INPUT RECORDS START
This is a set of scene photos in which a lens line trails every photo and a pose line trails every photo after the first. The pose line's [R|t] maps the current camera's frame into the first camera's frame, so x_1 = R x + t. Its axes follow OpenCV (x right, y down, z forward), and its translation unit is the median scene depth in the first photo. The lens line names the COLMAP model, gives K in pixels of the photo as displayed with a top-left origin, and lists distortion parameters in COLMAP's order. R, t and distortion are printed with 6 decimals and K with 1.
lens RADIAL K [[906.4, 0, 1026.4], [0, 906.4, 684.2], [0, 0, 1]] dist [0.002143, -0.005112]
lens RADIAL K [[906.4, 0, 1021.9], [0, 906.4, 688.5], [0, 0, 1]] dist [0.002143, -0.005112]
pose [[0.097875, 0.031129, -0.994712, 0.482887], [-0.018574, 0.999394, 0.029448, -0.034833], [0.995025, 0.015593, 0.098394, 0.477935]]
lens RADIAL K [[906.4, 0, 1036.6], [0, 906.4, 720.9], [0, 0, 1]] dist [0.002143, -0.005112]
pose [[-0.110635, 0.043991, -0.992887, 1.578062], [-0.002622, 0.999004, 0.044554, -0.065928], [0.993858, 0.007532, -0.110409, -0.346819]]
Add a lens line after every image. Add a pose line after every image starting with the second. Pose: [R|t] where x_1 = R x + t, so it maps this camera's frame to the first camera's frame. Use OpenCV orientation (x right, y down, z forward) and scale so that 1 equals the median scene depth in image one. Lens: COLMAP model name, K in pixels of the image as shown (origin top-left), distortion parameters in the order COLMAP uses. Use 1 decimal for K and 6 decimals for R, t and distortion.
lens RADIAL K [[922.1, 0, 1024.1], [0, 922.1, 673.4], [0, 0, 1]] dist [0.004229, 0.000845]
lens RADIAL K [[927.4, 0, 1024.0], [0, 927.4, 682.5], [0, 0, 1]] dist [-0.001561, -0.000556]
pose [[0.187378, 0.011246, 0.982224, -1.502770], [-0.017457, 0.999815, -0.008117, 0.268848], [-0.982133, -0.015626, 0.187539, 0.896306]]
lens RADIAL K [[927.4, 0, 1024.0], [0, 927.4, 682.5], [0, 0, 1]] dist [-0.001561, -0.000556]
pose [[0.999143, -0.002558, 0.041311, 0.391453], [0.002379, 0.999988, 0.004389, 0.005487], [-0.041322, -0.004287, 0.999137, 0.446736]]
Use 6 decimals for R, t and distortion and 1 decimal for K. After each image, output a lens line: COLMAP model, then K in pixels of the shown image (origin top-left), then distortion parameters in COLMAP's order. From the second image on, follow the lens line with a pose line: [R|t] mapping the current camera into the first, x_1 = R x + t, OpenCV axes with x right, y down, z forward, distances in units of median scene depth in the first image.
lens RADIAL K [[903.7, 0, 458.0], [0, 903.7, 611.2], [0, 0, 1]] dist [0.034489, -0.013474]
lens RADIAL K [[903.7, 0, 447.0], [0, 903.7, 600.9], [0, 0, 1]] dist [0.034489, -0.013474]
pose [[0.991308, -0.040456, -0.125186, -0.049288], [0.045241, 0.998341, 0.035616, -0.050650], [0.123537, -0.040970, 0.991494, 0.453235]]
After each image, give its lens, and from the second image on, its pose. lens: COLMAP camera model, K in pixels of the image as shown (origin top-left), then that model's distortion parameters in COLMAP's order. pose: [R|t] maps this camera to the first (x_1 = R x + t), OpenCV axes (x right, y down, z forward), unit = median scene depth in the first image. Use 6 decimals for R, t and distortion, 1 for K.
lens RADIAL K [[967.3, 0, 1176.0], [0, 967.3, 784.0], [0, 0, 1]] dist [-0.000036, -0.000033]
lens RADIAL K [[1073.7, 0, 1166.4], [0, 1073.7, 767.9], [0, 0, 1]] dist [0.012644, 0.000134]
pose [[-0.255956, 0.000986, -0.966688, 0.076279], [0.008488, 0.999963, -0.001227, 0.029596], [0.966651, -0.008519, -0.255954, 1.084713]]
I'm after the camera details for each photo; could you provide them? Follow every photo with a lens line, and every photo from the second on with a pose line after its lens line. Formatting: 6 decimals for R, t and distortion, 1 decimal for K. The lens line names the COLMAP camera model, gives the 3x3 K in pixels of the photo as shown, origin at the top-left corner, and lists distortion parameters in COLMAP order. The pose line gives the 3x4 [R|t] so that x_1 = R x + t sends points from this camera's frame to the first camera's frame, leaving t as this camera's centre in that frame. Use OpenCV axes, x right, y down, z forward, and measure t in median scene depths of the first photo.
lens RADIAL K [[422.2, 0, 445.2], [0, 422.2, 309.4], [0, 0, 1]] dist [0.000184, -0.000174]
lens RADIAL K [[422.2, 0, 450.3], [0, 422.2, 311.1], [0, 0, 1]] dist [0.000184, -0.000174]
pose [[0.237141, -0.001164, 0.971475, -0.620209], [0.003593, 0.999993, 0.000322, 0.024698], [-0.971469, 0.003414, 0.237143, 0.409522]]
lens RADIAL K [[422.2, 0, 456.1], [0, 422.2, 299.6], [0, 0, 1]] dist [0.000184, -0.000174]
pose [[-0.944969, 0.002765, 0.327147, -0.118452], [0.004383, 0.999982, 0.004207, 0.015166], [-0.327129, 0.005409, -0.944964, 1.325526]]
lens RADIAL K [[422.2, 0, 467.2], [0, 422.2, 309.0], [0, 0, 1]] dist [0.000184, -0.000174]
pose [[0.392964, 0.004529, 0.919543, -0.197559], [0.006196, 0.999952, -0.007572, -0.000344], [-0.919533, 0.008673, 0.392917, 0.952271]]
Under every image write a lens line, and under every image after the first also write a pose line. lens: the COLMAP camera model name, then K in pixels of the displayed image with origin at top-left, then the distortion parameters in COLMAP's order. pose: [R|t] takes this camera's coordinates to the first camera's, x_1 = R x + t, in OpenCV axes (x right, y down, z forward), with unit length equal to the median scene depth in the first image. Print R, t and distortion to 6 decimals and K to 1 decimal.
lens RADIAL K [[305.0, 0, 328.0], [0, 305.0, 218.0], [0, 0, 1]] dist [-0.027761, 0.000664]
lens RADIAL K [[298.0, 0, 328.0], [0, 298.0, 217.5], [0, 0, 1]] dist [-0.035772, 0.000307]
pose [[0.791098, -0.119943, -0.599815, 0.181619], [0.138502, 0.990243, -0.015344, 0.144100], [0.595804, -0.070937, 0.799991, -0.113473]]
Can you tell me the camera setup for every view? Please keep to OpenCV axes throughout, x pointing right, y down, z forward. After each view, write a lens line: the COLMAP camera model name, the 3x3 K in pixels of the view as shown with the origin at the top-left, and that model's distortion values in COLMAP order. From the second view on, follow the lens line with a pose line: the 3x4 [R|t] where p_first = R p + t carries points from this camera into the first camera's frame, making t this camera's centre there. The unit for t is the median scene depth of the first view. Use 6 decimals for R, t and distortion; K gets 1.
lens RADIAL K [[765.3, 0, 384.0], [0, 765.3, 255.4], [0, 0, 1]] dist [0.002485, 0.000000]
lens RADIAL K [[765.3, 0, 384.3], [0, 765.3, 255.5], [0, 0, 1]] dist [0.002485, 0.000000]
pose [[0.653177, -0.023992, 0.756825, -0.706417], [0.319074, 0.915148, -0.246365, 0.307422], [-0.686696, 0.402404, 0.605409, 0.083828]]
INPUT RECORDS END
TASK DETAILS
Give the material above again in its entirety, exactly as it appears.

FINISHED TASK
This is a set of scene photos in which a lens line trails every photo and a pose line trails every photo after the first. The pose line's [R|t] maps the current camera's frame into the first camera's frame, so x_1 = R x + t. Its axes follow OpenCV (x right, y down, z forward), and its translation unit is the median scene depth in the first photo. The lens line names the COLMAP model, gives K in pixels of the photo as displayed with a top-left origin, and lists distortion parameters in COLMAP's order. R, t and distortion are printed with 6 decimals and K with 1.
lens RADIAL K [[906.4, 0, 1026.4], [0, 906.4, 684.2], [0, 0, 1]] dist [0.002143, -0.005112]
lens RADIAL K [[906.4, 0, 1021.9], [0, 906.4, 688.5], [0, 0, 1]] dist [0.002143, -0.005112]
pose [[0.097875, 0.031129, -0.994712, 0.482887], [-0.018574, 0.999394, 0.029448, -0.034833], [0.995025, 0.015593, 0.098394, 0.477935]]
lens RADIAL K [[906.4, 0, 1036.6], [0, 906.4, 720.9], [0, 0, 1]] dist [0.002143, -0.005112]
pose [[-0.110635, 0.043991, -0.992887, 1.578062], [-0.002622, 0.999004, 0.044554, -0.065928], [0.993858, 0.007532, -0.110409, -0.346819]]
Add a lens line after every image. Add a pose line after every image starting with the second. Pose: [R|t] where x_1 = R x + t, so it maps this camera's frame to the first camera's frame. Use OpenCV orientation (x right, y down, z forward) and scale so that 1 equals the median scene depth in image one. Lens: COLMAP model name, K in pixels of the image as shown (origin top-left), distortion parameters in the order COLMAP uses. Use 1 decimal for K and 6 decimals for R, t and distortion.
lens RADIAL K [[922.1, 0, 1024.1], [0, 922.1, 673.4], [0, 0, 1]] dist [0.004229, 0.000845]
lens RADIAL K [[927.4, 0, 1024.0], [0, 927.4, 682.5], [0, 0, 1]] dist [-0.001561, -0.000556]
pose [[0.187378, 0.011246, 0.982224, -1.502770], [-0.017457, 0.999815, -0.008117, 0.268848], [-0.982133, -0.015626, 0.187539, 0.896306]]
lens RADIAL K [[927.4, 0, 1024.0], [0, 927.4, 682.5], [0, 0, 1]] dist [-0.001561, -0.000556]
pose [[0.999143, -0.002558, 0.041311, 0.391453], [0.002379, 0.999988, 0.004389, 0.005487], [-0.041322, -0.004287, 0.999137, 0.446736]]
Use 6 decimals for R, t and distortion and 1 decimal for K. After each image, output a lens line: COLMAP model, then K in pixels of the shown image (origin top-left), then distortion parameters in COLMAP's order. From the second image on, follow the lens line with a pose line: [R|t] mapping the current camera into the first, x_1 = R x + t, OpenCV axes with x right, y down, z forward, distances in units of median scene depth in the first image.
lens RADIAL K [[903.7, 0, 458.0], [0, 903.7, 611.2], [0, 0, 1]] dist [0.034489, -0.013474]
lens RADIAL K [[903.7, 0, 447.0], [0, 903.7, 600.9], [0, 0, 1]] dist [0.034489, -0.013474]
pose [[0.991308, -0.040456, -0.125186, -0.049288], [0.045241, 0.998341, 0.035616, -0.050650], [0.123537, -0.040970, 0.991494, 0.453235]]
After each image, give its lens, and from the second image on, its pose. lens: COLMAP camera model, K in pixels of the image as shown (origin top-left), then that model's distortion parameters in COLMAP's order. pose: [R|t] maps this camera to the first (x_1 = R x + t), OpenCV axes (x right, y down, z forward), unit = median scene depth in the first image. Use 6 decimals for R, t and distortion, 1 for K.
lens RADIAL K [[967.3, 0, 1176.0], [0, 967.3, 784.0], [0, 0, 1]] dist [-0.000036, -0.000033]
lens RADIAL K [[1073.7, 0, 1166.4], [0, 1073.7, 767.9], [0, 0, 1]] dist [0.012644, 0.000134]
pose [[-0.255956, 0.000986, -0.966688, 0.076279], [0.008488, 0.999963, -0.001227, 0.029596], [0.966651, -0.008519, -0.255954, 1.084713]]
I'm after the camera details for each photo; could you provide them? Follow every photo with a lens line, and every photo from the second on with a pose line after its lens line. Formatting: 6 decimals for R, t and distortion, 1 decimal for K. The lens line names the COLMAP camera model, gives the 3x3 K in pixels of the photo as shown, origin at the top-left corner, and lists distortion parameters in COLMAP order. The pose line gives the 3x4 [R|t] so that x_1 = R x + t sends points from this camera's frame to the first camera's frame, leaving t as this camera's centre in that frame. Use OpenCV axes, x right, y down, z forward, and measure t in median scene depths of the first photo.
lens RADIAL K [[422.2, 0, 445.2], [0, 422.2, 309.4], [0, 0, 1]] dist [0.000184, -0.000174]
lens RADIAL K [[422.2, 0, 450.3], [0, 422.2, 311.1], [0, 0, 1]] dist [0.000184, -0.000174]
pose [[0.237141, -0.001164, 0.971475, -0.620209], [0.003593, 0.999993, 0.000322, 0.024698], [-0.971469, 0.003414, 0.237143, 0.409522]]
lens RADIAL K [[422.2, 0, 456.1], [0, 422.2, 299.6], [0, 0, 1]] dist [0.000184, -0.000174]
pose [[-0.944969, 0.002765, 0.327147, -0.118452], [0.004383, 0.999982, 0.004207, 0.015166], [-0.327129, 0.005409, -0.944964, 1.325526]]
lens RADIAL K [[422.2, 0, 467.2], [0, 422.2, 309.0], [0, 0, 1]] dist [0.000184, -0.000174]
pose [[0.392964, 0.004529, 0.919543, -0.197559], [0.006196, 0.999952, -0.007572, -0.000344], [-0.919533, 0.008673, 0.392917, 0.952271]]
Under every image write a lens line, and under every image after the first also write a pose line. lens: the COLMAP camera model name, then K in pixels of the displayed image with origin at top-left, then the distortion parameters in COLMAP's order. pose: [R|t] takes this camera's coordinates to the first camera's, x_1 = R x + t, in OpenCV axes (x right, y down, z forward), with unit length equal to the median scene depth in the first image. Print R, t and distortion to 6 decimals and K to 1 decimal.
lens RADIAL K [[305.0, 0, 328.0], [0, 305.0, 218.0], [0, 0, 1]] dist [-0.027761, 0.000664]
lens RADIAL K [[298.0, 0, 328.0], [0, 298.0, 217.5], [0, 0, 1]] dist [-0.035772, 0.000307]
pose [[0.791098, -0.119943, -0.599815, 0.181619], [0.138502, 0.990243, -0.015344, 0.144100], [0.595804, -0.070937, 0.799991, -0.113473]]
Can you tell me the camera setup for every view? Please keep to OpenCV axes throughout, x pointing right, y down, z forward. After each view, write a lens line: the COLMAP camera model name, the 3x3 K in pixels of the view as shown with the origin at the top-left, and that model's distortion values in COLMAP order. From the second view on, follow the lens line with a pose line: the 3x4 [R|t] where p_first = R p + t carries points from this camera into the first camera's frame, making t this camera's centre there. The unit for t is the median scene depth of the first view. Use 6 decimals for R, t and distortion; K gets 1.
lens RADIAL K [[765.3, 0, 384.0], [0, 765.3, 255.4], [0, 0, 1]] dist [0.002485, 0.000000]
lens RADIAL K [[765.3, 0, 384.3], [0, 765.3, 255.5], [0, 0, 1]] dist [0.002485, 0.000000]
pose [[0.653177, -0.023992, 0.756825, -0.706417], [0.319074, 0.915148, -0.246365, 0.307422], [-0.686696, 0.402404, 0.605409, 0.083828]]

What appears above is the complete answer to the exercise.